Six may be a small number to be happy about, but still, I’m happy about it.

I’m happy about it even if this movie remembered the straight male gaze (which it guided toward the lower half or Gamora’s shapely body on more than one occasion) while kind of forgetting that some people like to objectify men, too (ooh, check out Star-Lord … in his long coat and mask). And before anyone points out that Drax is showing his hulking, muscle-bound chest pretty much the entire movie or that Groot has no clothes at all, let me just point out to you that they are not sexualized characters. Yes, my argument here is that Drax is no more sexualized than the guy composed entirely of vegetable matter CGI. This has a lot to do with camera angles, characterization, body language and the fact that there are no lingering shots of their butts.

We got that one scene of Star-Lord getting deloused in the prison, I guess, as part of the “Hooked on a Feeling” sequence. That was more funny than sexy, though. (And shot in a way that evoked very straightforward, face-off masculinity more than vulnerability.) Props to the producers, however, for resisting a Gamora prison shower scene, even when they could have tied it to the plot and such.

Four of the speaking-part ladies (the exceptions being Peter’s Mom and Nova Prime) were dressed in sexually-evocative ways, from Gamora’s catsuit to Nebula’s catsuit to Gamora’s other catsuit to Bereet’s shirt and undies (I think that’s what she was wearing) to Carina’s fetish dress with wrist cuffs to Gamora’s plunging mini-dress. Huh. Gamora has a lot of clothes for an assassin on the run.

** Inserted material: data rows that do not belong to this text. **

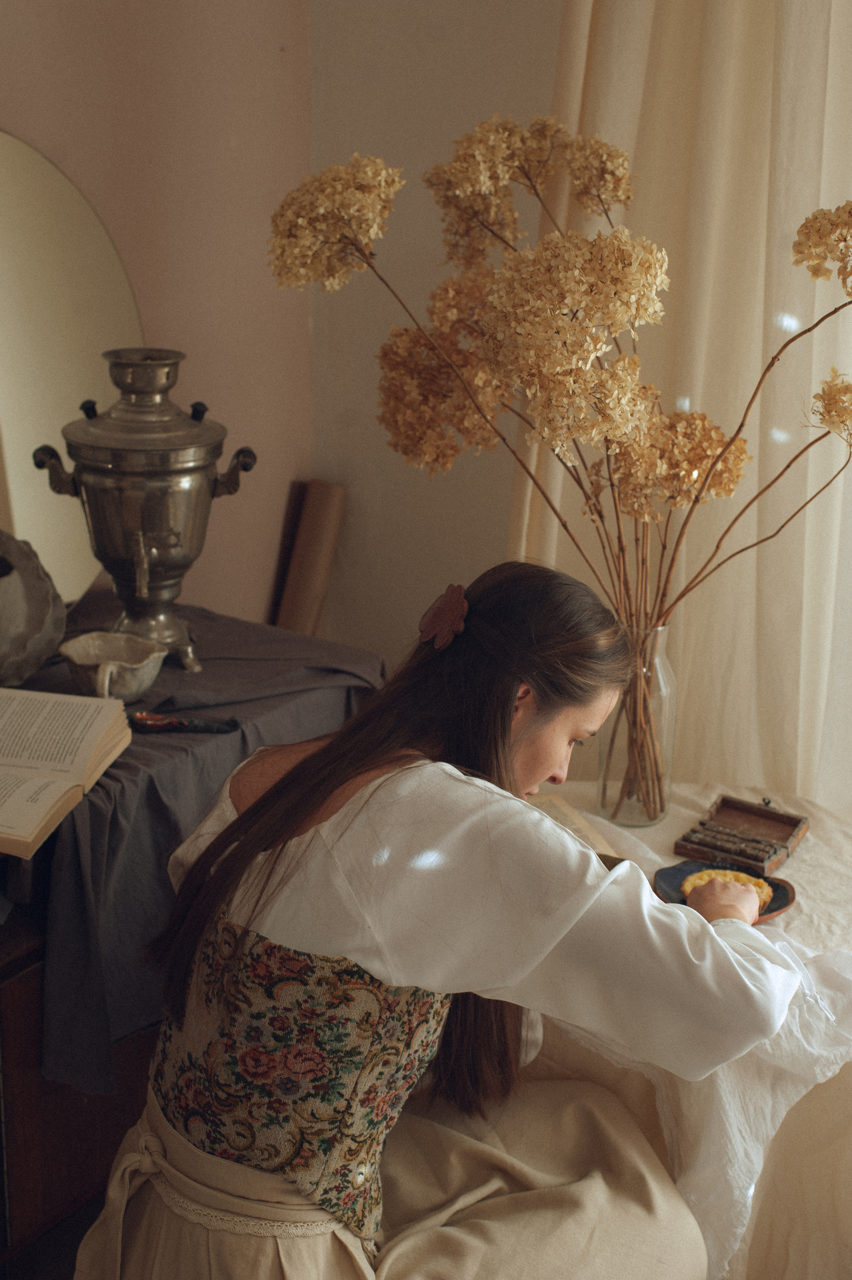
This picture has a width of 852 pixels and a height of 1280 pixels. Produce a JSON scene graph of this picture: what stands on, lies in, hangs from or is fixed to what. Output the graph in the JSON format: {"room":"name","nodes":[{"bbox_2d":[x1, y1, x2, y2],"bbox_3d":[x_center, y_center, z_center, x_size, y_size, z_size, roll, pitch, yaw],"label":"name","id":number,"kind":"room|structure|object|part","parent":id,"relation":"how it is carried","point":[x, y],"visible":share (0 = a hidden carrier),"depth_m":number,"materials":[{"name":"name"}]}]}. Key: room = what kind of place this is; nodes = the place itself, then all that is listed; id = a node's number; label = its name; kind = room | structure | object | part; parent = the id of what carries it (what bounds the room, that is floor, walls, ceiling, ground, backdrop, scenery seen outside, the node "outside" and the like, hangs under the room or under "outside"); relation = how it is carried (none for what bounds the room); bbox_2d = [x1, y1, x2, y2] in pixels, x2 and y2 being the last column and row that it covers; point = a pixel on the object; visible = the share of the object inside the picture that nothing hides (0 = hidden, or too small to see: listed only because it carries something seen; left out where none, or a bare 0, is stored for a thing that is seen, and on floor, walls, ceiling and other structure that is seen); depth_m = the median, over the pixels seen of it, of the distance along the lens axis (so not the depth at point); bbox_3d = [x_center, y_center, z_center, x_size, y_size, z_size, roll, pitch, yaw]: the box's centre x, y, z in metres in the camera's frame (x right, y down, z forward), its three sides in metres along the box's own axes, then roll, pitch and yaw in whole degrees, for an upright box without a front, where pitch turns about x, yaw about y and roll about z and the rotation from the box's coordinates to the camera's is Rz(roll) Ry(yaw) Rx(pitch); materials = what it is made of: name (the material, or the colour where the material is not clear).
{"room":"living room","nodes":[
{"label":"living room","id":0,"kind":"room"},
{"bbox_2d":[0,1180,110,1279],"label":"floor","id":1,"kind":"structure","parent":0,"point":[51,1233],"depth_m":2.53,"materials":[{"name":"brown wood"}]},
{"bbox_2d":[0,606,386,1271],"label":"wooden dresser","id":2,"kind":"object","parent":1,"relation":"on","point":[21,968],"visible":0.38,"depth_m":2.24,"materials":[{"name":"brown wood"}]},
{"bbox_2d":[0,602,383,1102],"bbox_3d":[-0.515,0.253,2.426,0.608,0.344,0.995,12,20,32],"label":"tablecloth","id":3,"kind":"object","parent":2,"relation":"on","point":[157,697],"visible":0.57,"depth_m":2.20,"materials":[{"name":"fabric"}]},
{"bbox_2d":[0,532,65,688],"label":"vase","id":4,"kind":"object","parent":3,"relation":"on","point":[43,605],"visible":1,"depth_m":2.40,"materials":[{"name":"grey"}]},
{"bbox_2d":[0,687,132,859],"bbox_3d":[-0.531,0.141,2.105,0.275,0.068,0.314,5,17,14],"label":"open book","id":5,"kind":"object","parent":3,"relation":"on","point":[13,802],"visible":0.99,"depth_m":2.12,"materials":[{"name":"beige paper"}]},
{"bbox_2d":[0,130,145,604],"bbox_3d":[-0.650,-0.343,2.490,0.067,0.688,0.643,15,22,39],"label":"mirror","id":6,"kind":"object","parent":3,"relation":"on","point":[55,529],"visible":0.85,"depth_m":2.57,"materials":[{"name":"beige mirror"}]},
{"bbox_2d":[61,630,167,702],"bbox_3d":[-0.415,0.043,2.368,0.125,0.071,0.135,12,20,32],"label":"cup","id":7,"kind":"object","parent":3,"relation":"on","point":[78,662],"visible":0.98,"depth_m":2.36,"materials":[{"name":"ceramic"}]},
{"bbox_2d":[32,347,256,677],"bbox_3d":[-0.385,-0.186,2.480,0.268,0.445,0.241,-6,18,-21],"label":"urn","id":8,"kind":"object","parent":3,"relation":"on","point":[140,539],"visible":0.98,"depth_m":2.41,"materials":[{"name":"silver metal"}]},
{"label":"handle","id":9,"kind":"part","parent":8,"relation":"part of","materials":[{"name":"metal"}]},
{"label":"handle","id":10,"kind":"part","parent":8,"relation":"part of","materials":[{"name":"metal"}]},
{"bbox_2d":[128,711,242,733],"bbox_3d":[-0.313,0.106,2.308,0.104,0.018,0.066,12,20,32],"label":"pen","id":11,"kind":"object","parent":3,"relation":"on","point":[222,730],"visible":0.98,"depth_m":2.30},
{"bbox_2d":[274,478,347,636],"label":"book","id":12,"kind":"object","parent":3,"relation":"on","point":[316,569],"visible":0.77,"depth_m":3.18,"materials":[{"name":"brown"}]},
{"bbox_2d":[526,778,851,1279],"bbox_3d":[0.416,0.632,2.398,0.843,0.614,0.820,12,20,32],"label":"table","id":13,"kind":"object","parent":1,"relation":"on","point":[813,855],"visible":0.42,"depth_m":2.13,"materials":[{"name":"fabric"}]},
{"bbox_2d":[530,793,621,864],"bbox_3d":[0.129,0.269,2.327,0.223,0.032,0.217,-6,18,-22],"label":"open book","id":14,"kind":"object","parent":13,"relation":"on","point":[577,822],"visible":0.21,"depth_m":2.37,"materials":[{"name":"beige paper"}]},
{"bbox_2d":[595,619,677,828],"bbox_3d":[0.290,0.111,2.438,0.105,0.282,0.106,12,20,32],"label":"glass vase","id":15,"kind":"object","parent":13,"relation":"on","point":[599,800],"visible":0.75,"depth_m":2.40,"materials":[{"name":"clear glass"}]},
{"bbox_2d":[269,118,851,811],"bbox_3d":[0.265,-0.214,2.305,0.894,0.908,0.609,12,20,32],"label":"dried flower arrangement","id":16,"kind":"object","parent":15,"relation":"in","point":[537,131],"visible":0.78,"depth_m":2.23,"materials":[{"name":"plant"}]},
{"bbox_2d":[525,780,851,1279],"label":"white tablecloth","id":17,"kind":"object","parent":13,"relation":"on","point":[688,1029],"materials":[{"name":"white fabric"}]},
{"bbox_2d":[653,859,798,924],"bbox_3d":[0.372,0.315,2.225,0.164,0.021,0.155,-6,18,-21],"label":"plate","id":18,"kind":"object","parent":13,"relation":"on","point":[783,905],"visible":0.29,"depth_m":2.24,"materials":[{"name":"ceramic"}]},
{"bbox_2d":[678,867,771,913],"bbox_3d":[0.370,0.311,2.202,0.110,0.029,0.093,5,17,13],"label":"cake","id":19,"kind":"object","parent":18,"relation":"on","point":[731,875],"visible":0.41,"depth_m":2.20,"materials":[{"name":"food"}]},
{"bbox_2d":[675,793,808,874],"bbox_3d":[0.432,0.252,2.415,0.135,0.051,0.167,12,20,32],"label":"wooden box","id":20,"kind":"object","parent":13,"relation":"on","point":[783,847],"visible":0.98,"depth_m":2.42,"materials":[{"name":"brown wood"}]},
{"bbox_2d":[0,0,310,625],"bbox_3d":[-1.251,-0.324,1.795,0.177,2.766,3.643,12,20,32],"label":"wall","id":21,"kind":"structure","parent":0,"point":[21,96],"depth_m":2.91,"materials":[{"name":"paint"}]},
{"bbox_2d":[301,0,566,674],"bbox_3d":[1.150,-0.498,2.426,3.280,2.825,0.189,12,20,32],"label":"wall","id":22,"kind":"structure","parent":0,"point":[418,617],"depth_m":3.10,"materials":[{"name":"paint"}]},
{"bbox_2d":[508,1,851,809],"bbox_3d":[0.629,-0.532,2.501,1.243,2.761,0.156,12,20,32],"label":"curtain","id":23,"kind":"object","parent":22,"relation":"attached to","point":[691,715],"visible":0.56,"depth_m":2.66,"materials":[{"name":"beige fabric"}]},
{"label":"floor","id":24,"kind":"structure","parent":0,"visible":0},
{"bbox_2d":[78,560,806,1279],"bbox_3d":[0.044,0.468,1.977,0.593,1.104,0.796,12,20,32],"label":"woman","id":25,"kind":"object","parent":24,"relation":"on","point":[289,785],"visible":0.98,"depth_m":1.79},
{"bbox_2d":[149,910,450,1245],"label":"corset","id":26,"kind":"object","parent":25,"relation":"on","point":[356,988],"visible":0.59,"depth_m":1.79,"materials":[{"name":"fabric"}]}
]}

Not that I hated said clothes. They were stylish; they looked cool. Carina’s outfit disturbed me with its “living-doll” vibe, but then again, it was supposed to. And there was probably some desire on the part of the filmmakers to prove to the audience that Gamora’s green goes all the way down. (In part because of the sexy factor and in part because an alien color-makeup feels more complete if it’s not just face and hands.)

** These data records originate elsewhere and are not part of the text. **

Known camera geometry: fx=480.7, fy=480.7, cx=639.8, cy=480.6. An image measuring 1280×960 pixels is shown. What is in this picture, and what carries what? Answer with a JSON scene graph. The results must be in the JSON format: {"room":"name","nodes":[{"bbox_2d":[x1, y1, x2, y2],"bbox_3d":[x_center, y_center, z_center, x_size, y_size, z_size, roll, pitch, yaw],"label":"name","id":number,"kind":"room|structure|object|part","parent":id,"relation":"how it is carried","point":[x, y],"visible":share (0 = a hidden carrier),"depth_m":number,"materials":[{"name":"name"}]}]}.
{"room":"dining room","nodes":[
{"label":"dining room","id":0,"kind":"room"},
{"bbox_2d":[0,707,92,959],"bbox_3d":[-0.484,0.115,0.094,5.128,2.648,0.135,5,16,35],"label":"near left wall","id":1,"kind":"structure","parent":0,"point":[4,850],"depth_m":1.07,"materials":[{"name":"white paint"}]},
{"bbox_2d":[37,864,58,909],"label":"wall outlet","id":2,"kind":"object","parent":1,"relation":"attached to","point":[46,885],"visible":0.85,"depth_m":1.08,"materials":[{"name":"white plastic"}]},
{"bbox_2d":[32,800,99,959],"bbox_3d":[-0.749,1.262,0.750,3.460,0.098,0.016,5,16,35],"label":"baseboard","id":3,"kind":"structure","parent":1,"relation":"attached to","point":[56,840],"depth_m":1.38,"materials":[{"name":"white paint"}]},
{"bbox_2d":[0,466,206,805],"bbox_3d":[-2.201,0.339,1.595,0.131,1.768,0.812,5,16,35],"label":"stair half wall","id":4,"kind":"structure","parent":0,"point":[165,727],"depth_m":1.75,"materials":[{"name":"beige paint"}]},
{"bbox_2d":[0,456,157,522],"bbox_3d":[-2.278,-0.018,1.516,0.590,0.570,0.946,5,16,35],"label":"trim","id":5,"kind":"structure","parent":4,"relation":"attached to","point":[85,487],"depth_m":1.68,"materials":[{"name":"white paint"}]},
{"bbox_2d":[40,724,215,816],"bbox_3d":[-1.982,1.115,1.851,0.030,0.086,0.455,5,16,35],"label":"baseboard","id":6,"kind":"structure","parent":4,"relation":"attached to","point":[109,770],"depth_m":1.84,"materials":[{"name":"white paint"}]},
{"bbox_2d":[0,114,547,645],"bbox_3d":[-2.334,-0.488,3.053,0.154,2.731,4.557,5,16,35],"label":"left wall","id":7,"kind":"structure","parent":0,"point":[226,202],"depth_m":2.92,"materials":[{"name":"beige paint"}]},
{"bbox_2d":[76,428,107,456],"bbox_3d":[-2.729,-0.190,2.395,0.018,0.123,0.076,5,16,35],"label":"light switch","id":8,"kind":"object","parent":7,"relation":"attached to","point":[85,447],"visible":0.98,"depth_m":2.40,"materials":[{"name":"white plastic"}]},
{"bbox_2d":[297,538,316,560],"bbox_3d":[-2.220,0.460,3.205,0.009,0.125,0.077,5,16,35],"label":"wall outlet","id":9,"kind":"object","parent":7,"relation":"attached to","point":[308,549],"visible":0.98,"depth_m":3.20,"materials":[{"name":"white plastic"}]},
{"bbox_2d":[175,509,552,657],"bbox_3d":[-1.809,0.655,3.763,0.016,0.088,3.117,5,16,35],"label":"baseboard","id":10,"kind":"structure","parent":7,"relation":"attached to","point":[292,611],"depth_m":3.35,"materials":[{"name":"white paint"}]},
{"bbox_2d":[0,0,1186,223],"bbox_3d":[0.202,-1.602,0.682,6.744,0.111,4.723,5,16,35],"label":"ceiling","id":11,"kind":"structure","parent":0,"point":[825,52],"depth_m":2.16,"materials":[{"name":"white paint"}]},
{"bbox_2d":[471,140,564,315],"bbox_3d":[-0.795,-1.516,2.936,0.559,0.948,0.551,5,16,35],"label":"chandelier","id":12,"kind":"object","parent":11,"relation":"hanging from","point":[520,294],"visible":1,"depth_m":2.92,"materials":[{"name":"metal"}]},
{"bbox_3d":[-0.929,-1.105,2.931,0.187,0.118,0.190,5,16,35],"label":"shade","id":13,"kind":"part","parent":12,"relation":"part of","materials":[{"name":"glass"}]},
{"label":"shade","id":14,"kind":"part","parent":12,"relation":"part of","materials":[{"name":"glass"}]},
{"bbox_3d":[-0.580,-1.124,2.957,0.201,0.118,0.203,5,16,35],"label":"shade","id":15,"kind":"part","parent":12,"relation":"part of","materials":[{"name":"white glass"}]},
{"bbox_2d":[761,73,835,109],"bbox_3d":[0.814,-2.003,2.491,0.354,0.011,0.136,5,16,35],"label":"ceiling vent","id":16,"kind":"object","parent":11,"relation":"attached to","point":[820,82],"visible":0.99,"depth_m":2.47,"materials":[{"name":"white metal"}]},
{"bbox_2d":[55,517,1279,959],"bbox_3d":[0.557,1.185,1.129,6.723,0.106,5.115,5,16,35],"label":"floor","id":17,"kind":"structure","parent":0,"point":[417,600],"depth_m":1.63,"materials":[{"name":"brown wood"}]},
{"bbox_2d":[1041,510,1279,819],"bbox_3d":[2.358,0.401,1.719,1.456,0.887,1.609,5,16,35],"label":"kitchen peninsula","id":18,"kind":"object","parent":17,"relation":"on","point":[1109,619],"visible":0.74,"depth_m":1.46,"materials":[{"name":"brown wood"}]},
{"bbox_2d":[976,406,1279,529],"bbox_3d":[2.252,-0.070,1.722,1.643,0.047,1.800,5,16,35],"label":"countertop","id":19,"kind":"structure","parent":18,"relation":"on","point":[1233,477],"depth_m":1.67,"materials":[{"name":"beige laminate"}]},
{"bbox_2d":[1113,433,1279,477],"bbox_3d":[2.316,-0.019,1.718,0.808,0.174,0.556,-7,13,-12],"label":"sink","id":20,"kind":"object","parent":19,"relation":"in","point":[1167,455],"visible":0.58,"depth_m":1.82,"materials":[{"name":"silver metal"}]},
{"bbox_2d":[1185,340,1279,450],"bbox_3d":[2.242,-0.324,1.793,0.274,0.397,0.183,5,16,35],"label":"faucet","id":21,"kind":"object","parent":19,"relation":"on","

And if I had the money for cosplay, and the time to go to events where cosplay happens, I would probably dress up as Nebula. That’s one villain who’s all style over substance, but I just don’t care, because the style is that good.

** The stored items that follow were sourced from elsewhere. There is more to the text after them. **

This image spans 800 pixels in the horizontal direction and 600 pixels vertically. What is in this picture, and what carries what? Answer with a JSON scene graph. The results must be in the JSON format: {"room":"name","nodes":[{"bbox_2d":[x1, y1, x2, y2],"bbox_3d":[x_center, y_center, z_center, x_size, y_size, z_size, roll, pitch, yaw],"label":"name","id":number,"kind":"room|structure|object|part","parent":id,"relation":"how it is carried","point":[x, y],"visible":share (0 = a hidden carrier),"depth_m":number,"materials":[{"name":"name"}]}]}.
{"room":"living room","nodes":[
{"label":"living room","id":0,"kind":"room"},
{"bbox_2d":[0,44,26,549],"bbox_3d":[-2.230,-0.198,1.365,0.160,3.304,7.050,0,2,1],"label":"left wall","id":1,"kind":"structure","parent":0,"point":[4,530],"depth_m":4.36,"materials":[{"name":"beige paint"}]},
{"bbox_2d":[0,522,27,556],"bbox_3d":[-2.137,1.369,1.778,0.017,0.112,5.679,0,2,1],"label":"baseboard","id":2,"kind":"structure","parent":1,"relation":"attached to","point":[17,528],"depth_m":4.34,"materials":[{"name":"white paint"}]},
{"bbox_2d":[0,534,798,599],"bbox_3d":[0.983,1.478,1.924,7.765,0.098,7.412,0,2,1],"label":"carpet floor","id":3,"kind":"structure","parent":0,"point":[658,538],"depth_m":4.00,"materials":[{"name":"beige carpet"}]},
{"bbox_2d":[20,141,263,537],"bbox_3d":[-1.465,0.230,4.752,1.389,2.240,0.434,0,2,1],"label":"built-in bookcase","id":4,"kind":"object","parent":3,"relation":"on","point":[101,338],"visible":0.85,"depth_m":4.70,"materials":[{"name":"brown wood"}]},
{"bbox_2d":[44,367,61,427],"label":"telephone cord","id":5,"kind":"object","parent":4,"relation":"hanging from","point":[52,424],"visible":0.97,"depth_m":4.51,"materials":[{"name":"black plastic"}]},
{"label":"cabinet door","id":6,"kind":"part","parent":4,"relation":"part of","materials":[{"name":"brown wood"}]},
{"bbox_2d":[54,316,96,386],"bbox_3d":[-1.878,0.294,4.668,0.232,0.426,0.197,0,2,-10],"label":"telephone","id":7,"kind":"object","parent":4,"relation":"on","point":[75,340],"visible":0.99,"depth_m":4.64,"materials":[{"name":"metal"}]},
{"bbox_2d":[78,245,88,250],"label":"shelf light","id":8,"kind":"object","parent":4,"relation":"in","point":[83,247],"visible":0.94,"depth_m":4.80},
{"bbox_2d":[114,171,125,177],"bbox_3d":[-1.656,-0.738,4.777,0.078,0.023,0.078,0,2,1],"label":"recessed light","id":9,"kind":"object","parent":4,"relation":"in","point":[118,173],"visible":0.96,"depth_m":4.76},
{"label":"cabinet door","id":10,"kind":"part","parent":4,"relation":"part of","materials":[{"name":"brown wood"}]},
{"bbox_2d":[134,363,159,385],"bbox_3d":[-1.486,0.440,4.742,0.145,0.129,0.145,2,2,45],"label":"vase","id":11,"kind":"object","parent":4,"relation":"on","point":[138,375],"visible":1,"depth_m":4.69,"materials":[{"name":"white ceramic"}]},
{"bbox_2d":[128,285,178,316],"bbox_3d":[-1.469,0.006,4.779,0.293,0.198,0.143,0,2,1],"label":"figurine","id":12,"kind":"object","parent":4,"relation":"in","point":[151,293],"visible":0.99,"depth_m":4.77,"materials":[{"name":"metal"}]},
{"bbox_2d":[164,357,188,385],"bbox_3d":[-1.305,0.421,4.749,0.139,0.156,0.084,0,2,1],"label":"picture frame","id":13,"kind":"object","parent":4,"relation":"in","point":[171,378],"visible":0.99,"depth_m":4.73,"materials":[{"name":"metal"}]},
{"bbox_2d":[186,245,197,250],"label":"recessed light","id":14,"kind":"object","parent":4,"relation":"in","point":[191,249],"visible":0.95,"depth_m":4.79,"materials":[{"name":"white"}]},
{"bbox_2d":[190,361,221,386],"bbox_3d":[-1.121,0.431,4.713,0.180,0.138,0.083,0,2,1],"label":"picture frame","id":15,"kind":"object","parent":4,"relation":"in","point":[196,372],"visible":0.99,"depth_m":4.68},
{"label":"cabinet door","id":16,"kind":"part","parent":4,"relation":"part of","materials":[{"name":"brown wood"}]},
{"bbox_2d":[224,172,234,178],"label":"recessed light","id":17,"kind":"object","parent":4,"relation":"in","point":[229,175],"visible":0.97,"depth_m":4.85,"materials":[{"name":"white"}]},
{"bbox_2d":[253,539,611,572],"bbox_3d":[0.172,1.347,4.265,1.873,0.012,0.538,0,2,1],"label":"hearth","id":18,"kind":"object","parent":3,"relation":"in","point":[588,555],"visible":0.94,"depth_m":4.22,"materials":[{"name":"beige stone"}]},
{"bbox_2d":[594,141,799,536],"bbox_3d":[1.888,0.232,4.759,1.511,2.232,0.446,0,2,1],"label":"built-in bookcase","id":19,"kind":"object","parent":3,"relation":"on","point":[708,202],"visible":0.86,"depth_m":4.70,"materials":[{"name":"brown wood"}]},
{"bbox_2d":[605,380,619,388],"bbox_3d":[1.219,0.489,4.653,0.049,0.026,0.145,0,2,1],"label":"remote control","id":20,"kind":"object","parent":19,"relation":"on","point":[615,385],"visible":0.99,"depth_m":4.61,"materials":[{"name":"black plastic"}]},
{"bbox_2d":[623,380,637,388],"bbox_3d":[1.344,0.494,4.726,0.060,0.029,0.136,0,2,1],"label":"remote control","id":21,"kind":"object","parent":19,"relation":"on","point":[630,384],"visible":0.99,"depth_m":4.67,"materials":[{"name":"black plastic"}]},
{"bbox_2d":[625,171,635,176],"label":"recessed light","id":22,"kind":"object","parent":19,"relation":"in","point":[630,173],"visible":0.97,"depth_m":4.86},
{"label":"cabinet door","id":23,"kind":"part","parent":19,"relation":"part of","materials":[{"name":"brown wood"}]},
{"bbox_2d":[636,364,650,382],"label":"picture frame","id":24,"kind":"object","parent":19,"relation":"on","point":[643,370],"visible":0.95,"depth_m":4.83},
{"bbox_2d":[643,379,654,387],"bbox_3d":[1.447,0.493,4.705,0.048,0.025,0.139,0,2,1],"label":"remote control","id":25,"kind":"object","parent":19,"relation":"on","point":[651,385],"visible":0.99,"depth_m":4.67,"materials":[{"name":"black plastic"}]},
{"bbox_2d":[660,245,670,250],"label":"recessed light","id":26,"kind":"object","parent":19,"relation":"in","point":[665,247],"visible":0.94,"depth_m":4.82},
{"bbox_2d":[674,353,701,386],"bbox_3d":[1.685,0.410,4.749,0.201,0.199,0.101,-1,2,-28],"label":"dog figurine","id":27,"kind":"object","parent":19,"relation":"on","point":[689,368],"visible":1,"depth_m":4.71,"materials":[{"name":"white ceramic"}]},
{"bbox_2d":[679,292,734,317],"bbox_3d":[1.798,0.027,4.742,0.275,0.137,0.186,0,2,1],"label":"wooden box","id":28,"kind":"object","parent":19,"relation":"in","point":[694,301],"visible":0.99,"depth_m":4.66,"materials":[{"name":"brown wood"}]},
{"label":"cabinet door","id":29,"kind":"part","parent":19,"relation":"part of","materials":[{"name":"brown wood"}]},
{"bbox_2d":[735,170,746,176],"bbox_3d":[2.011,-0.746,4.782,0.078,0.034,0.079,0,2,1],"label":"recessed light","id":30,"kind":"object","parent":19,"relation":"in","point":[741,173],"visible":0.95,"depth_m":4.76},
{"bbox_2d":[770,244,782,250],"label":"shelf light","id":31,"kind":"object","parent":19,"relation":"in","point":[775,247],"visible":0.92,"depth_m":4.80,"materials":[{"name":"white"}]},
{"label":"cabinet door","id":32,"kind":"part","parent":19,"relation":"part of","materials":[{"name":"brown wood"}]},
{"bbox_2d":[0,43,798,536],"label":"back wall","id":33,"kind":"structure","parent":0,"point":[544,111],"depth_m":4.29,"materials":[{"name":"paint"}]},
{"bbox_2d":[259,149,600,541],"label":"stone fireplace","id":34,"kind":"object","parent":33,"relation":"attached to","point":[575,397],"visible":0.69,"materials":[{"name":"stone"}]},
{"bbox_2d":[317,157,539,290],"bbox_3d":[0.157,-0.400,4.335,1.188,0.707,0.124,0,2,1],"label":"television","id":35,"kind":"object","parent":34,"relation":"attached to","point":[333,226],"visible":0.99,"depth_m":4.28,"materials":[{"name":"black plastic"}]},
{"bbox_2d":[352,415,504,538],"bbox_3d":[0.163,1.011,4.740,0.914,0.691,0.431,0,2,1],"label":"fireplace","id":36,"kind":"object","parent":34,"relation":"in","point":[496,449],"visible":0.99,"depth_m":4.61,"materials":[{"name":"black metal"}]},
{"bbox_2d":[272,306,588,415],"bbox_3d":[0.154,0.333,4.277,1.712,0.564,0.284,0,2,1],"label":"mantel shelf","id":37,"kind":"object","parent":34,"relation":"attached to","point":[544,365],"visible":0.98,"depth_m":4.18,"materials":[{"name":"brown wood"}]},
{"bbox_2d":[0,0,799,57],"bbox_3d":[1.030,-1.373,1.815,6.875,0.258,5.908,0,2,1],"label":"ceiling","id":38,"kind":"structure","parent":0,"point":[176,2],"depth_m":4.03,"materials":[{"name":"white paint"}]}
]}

So, even if the studio kind of forgot that (straight, bi) women were looking (or remembered and just didn’t care), it still felt like they remembered that we were watching. This was a much more balanced (if still really skewed) ratio of male-to-female characters than I’ve come to expect from Marvel movies, and that was really nice. It was especially refreshing to see a woman in position of political power in Glenn Close’s Nova Prime.

I do have a nit to pick, as always: Why does Drax call Gamora a “green whore” at the end, when he’s making nice with everybody? They spent the whole movie explaining how Drax’s people were super-duper literal and didn’t get metaphor, and yet, as far as we know, Gamora has never exchanged sex for money. (At least, it didn’t come up in the movie.) Was Drax learning how to metaphorically slut-shame women part of his character development or something?

And as a side note: Isn’t Gamora just kind of the universe’s most adorable assassin? She’s clearly the most ethical of the Guardians, at least in terms of her behavior in the course of the movie. (The group’s assassin is its moral compass. Makes sense.) And when she came in with “We’re just like Kevin Bacon!”, she ensured that I would love her forever. After Star Trek: Into Darkeness, Avatar, and now this, it’s starting to look like Zoe Saldana specializes in playing the sexy female “heart” of big-budget, male-led action SF cinema.